Bedar, who eats mostly raw himself, recommends the diet, though he acknowledges it can be difficult.
“The big question is: Are you loving yourself enough to eat in a conscious way that cares for yourself?” says Bedar. “The foundation needs to be laid. You need to ask yourself questions before you can make the diet-change. Would it fit your lifestyle to have sprouts growing at home and to have a blender and a juicer? Are you healthy, did you do any blood tests recently and what do they tell you about your body? Are you a fast or a slow oxidizer? Do certain foods make you more lethargic or energetic?”
How did you first learn about raw foods?
“During college, where I was a studying biochemistry, I wasn’t raw at all. I would eat lots of bread and fried chicken, pastries and French fries.
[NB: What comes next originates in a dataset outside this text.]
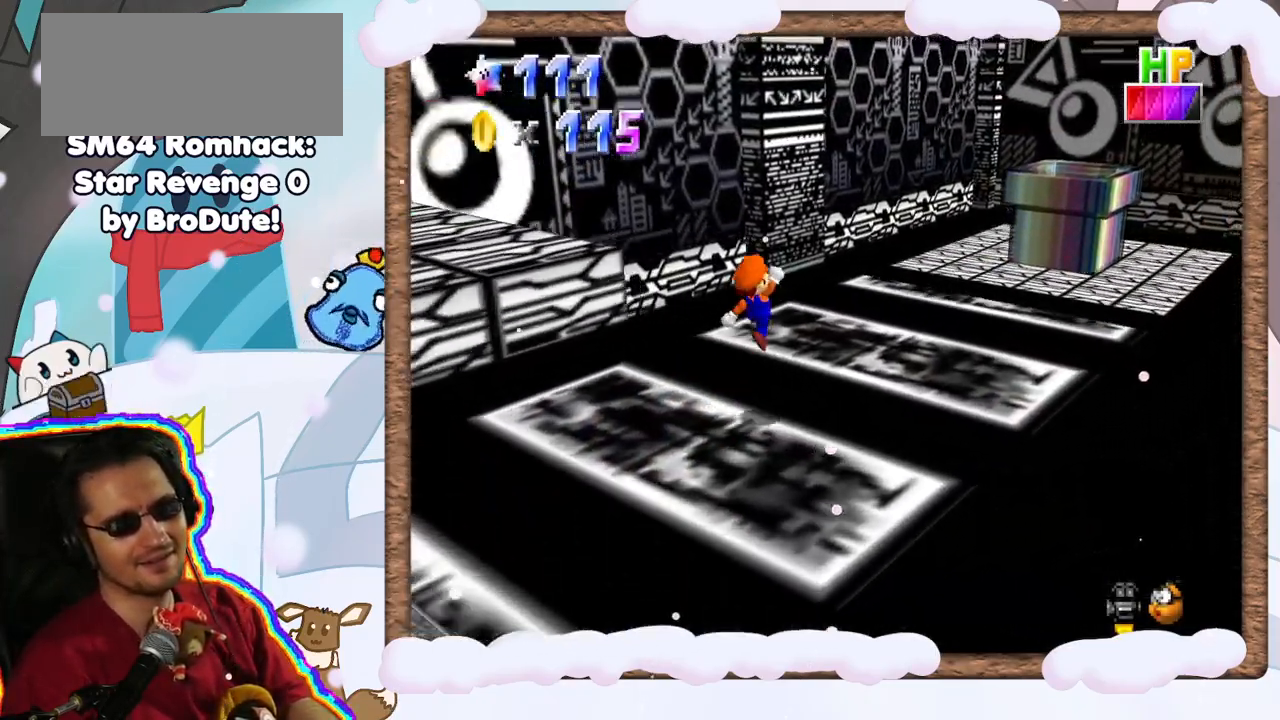
{"dt_ms": 500, "buttons": ["A"], "left_stick": "up-right", "events": [[417, "A", "down"]]}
Actually, everyone in my classroom ate whatever, just to fill themselves up. But I found a community in San Diego that was all about art and healthy living; they really made a conscious effort to choose their foods. I learned about the raw diet from them, tried it, and I immediately started to feel more alive.”
What does your diet look like right now?
“I switched to eating kale salads and lots of nuts and fruits. When I learned more about the long-term results of eating too much fruit sugar, I started following the advice of Rainbow Green Live-Food Cuisine, which is about eating vegetables in all colors. I grow a garden with kale, chard and bok choy. And I eat a lot of sprouts. I was 100 percent raw for about five years, but at some point I was feeling more drawn to lentils, beans and quinoa to give me a little grounding element. So I eat 80 to 90 percent raw now.”
What is the most important reason for you to eat raw?
“There are a few. First, the company you keep. When you start eating raw food you end up around very supportive and enthusiastic people who also eat raw. Secondly, in our age we are bombarded by toxins in the world—they’re in our water, foods and soil. It’s essential that we have lots of anti-oxidants to fight those toxins, and those are in the raw foods. And finally, it’s very important for living a rich, spiritual life. The most inspiring and innovative people of our times are conscious about food. And then I didn’t even talk about healing disease yet.”
What do you mean?
“I co-produced the documentary film Simply Raw: Reversing Diabetes in 30 Days, in which I followed six diabetics who ate nothing but raw vegan food for a period of 30 days.”
“All six of them used to be on a typical standard American diet and switched to raw. Their change was dramatic. In the end, four out of the six had gotten off their medications. All six had reduced insulin dependence and blood-sugar levels. Food has an enormous effect on your health. The higher your blood sugar is, the more infection can sprout in your body. The trailer for the film has already been seen by a million and a half people. I think it has woken people up. The big question is: Are you loving yourself enough to eat in a way that [shows you care] for yourself?”